Saturday, March 28, 2009



  • Sermon Heb. 5:1-10, John 12:20-33


  • At Christmas we celebrate the birth of a sweet baby. Miracle of miracles, we claim the baby as God’s own, the love of God Incarnate. As Holy Week hurtles toward us, the readings get more foreboding. It is one thing to celebrate a baby, but it is another thing entirely to face a good man, Jesus of Nazareth, facing an all too early death. Jesus Christ suffered, not only at the hands of Pontius Pilate. . Did Jesus suffer as God’s own, as human, as both? Since God is love, the heights and depths of love are known to God. To love is to rejoice, but to love is also to suffer. To love means caring as much for the other as we do our very own selves, so we may well sufer with them and for them. .



In both of our passages this morning, Jesus prays in the face of suffering. When were loud cries and tears lifted up, other than Gethsemane? In the Maccabees material these types of prayers are signs of piety, of being a good priest. I wonder if those loud cries and tears could also be prayers of frustration and confusion. If Jesus could see into the future, I wonder how many of those loud prayers were ones of pain at what we would, do, and will continue to do to each other? Of course, Hebrews pictures Jesus as the Great Priest of us all, the mediator, the bridge, between God and humanity par excellence. The job of the priest is to make intercession and offerings. For sins, for praise, for blessings. It could mean that he prayed out of death, from death, a pointer to resurrection. The linkage of these passages made me notice that the loud cries and tears to “now my soul/life is troubled” in John. I wonder if those loud cries and tears were not for us? Was the soul of Jesus troubled by us? We pray to be delivered from suffering. We pray in desperation for relief of suffering. Some pray to be able to face suffering with integrity and courage. I don’t know what Jesus learned through his suffering. Jesus was not set apart riding high above human issues. God does not ride above them either. Both sides join in prayer.




The Bibilical scholar Gail O’Day sees a relational stress here in John, so she emphasizes “the gift of life in love” After all, the fruit of the seed is the communion of saints, the community of Christians. When Jesus says, now my soul or my life is troubled could it be a sharing aspect issue of trust in the agony of the hour? Even though he faces death so resolutely, Jesus wants to live. The community fruit does emerge from the single seed; its life comes through the death the seed does not look forward to death. As I get older, I realize more fully that the life’s work of Jesus was terribly short. We really didn’t give him much of a chance to even get started. The seed loves life and expends its energy to create more life, abundant life.

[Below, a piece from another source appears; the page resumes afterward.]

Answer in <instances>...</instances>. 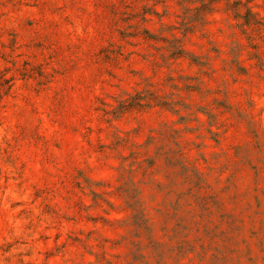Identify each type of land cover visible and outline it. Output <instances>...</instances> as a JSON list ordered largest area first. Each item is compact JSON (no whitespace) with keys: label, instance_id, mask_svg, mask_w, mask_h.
<instances>
[{"label":"rangeland","instance_id":"1","mask_svg":"<svg viewBox=\"0 0 264 264\" xmlns=\"http://www.w3.org/2000/svg\"><path fill=\"white\" fill-rule=\"evenodd\" d=\"M0 264H264V0H0Z\"/></svg>","mask_w":264,"mask_h":264}]
</instances>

We would like to see Jesus. We would too. Often people say that they would invite Jeuss to a magical dinner party for the greats. Many people want to see Jesus when they get to heaven; well maybe they want to see their family, well some of their family, first. What do we see of jesus in the various representations by artists? Some say we get to see Jesus in worship, in personal prayer. Calvin would insist that we see Jesus as the living image of the gospels. We get a glimpse of Christ in Communion. The disciples work through each other for this request. I think it is a signal to us that as Paul says, we form Christ. We allow others to see Jesus in our lives. The stunning answer to the request is that we see Jesus in suffering people, even in death. As Jesus says, to lose one’s life is to find it, its goal in eternal life. It clearly seems to mean to face death here, but it can include the loss of our egotism, the illusion of being in control, of letting go of our constant striving.